When a person makes a commitment not to kill, or as the Buddha said, “not to kill, or cause to kill” she or he will be forced to find alternatives to resolve conflicts, maintain social order, defend her or his country, etc. She or he will thus “back into” a commitment to nonviolence which is, as Gandhi said, is only real if it is nonviolence “all round, in every department of life.” At this point learning what those nonviolent alternatives are becomes essential. It is within our potential to learn and to live a life and build from it a world of principled nonviolence – but knowing exactly what such a world might look like and what parts of it have looked like already is a key competence to do so.

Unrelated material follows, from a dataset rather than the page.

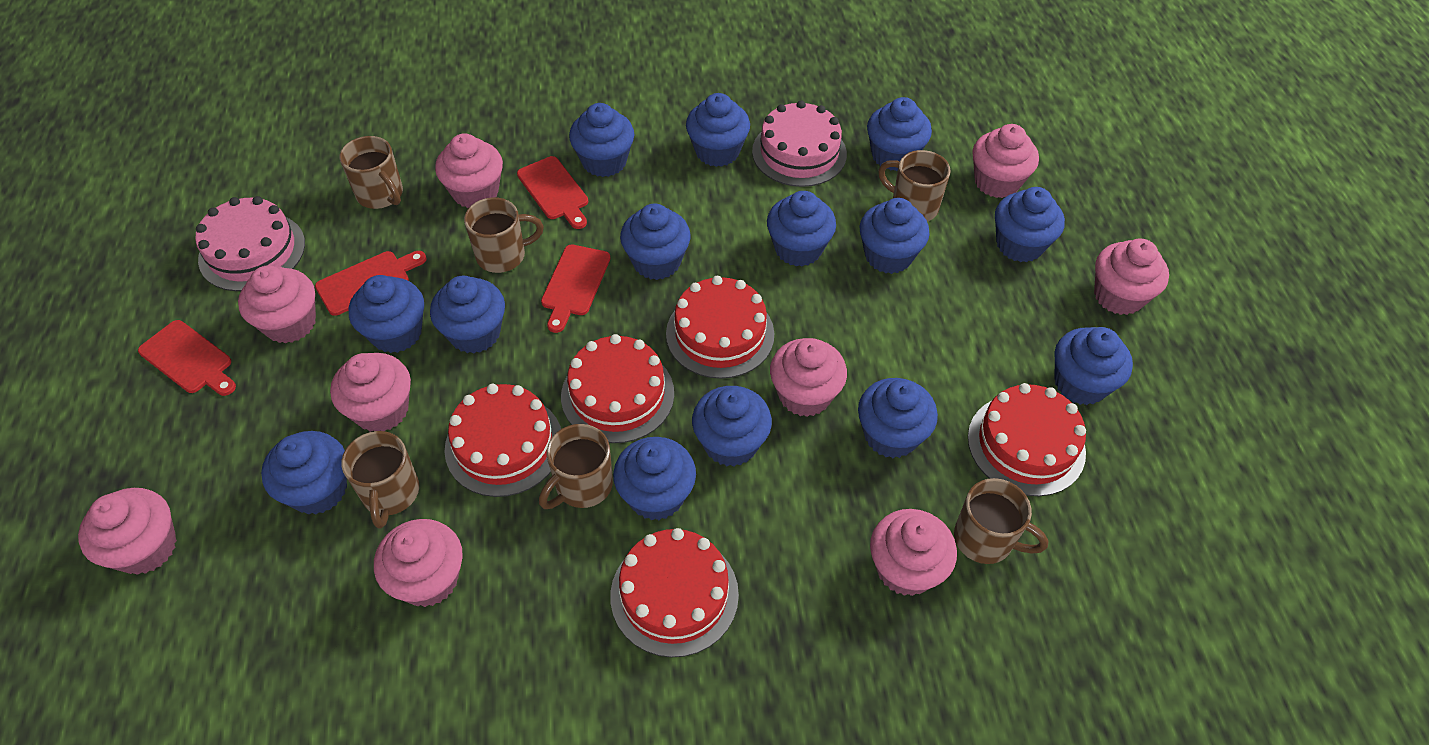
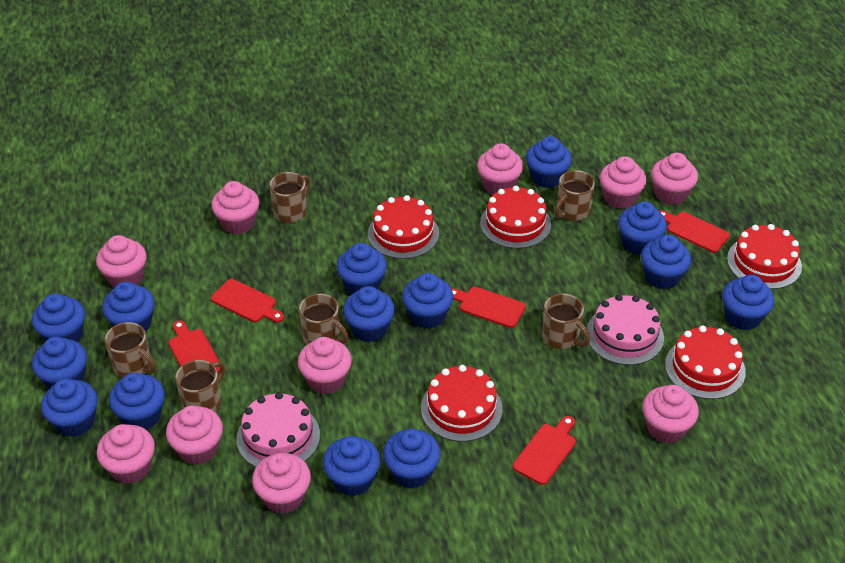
pink cupcake: [78,488,177,575] [238,265,316,343] [330,353,411,432] [374,519,463,607] [435,133,503,208] [770,338,847,417] [870,509,957,596] [972,124,1039,198] [1094,238,1169,315] = 9 -> [96,235,147,288] [97,424,155,484] [166,406,223,465] [211,181,259,234] [252,453,311,514] [298,337,352,394] [477,144,523,194] [600,156,647,209] [643,385,699,443] [651,153,698,205] = 10
red cutting board: [138,320,236,396] [315,251,427,316] [517,156,588,229] [541,245,610,333] = 4 -> [168,320,220,373] [211,279,284,323] [452,287,526,328] [513,416,576,485] [659,210,730,253] = 5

Here in California the weather is preternaturally cold – plums are setting only to fall to the ground unripe because there is so little sunshine. The global trend is not just general warming; it is unnatural climate disruptions, as we see manifest in Russian forests on fire, Pakistan’s unprecedented floods, Greenland’s sudden ice losses, and China’s massive mudslides. The Earth is out of balance, and major forces beyond our control have paradoxically been caused by our attempts to control everything.  Likewise, there is a dangerous imbalance in the human psyche between a yearning for peace that can never be repressed as long as we are human and a relentless, artificial conditioning for killing and violence in the cultures of the post-industrial world. We must rid ourselves of the war system before it rids the Earth of humankind. This great job calls out to all of us.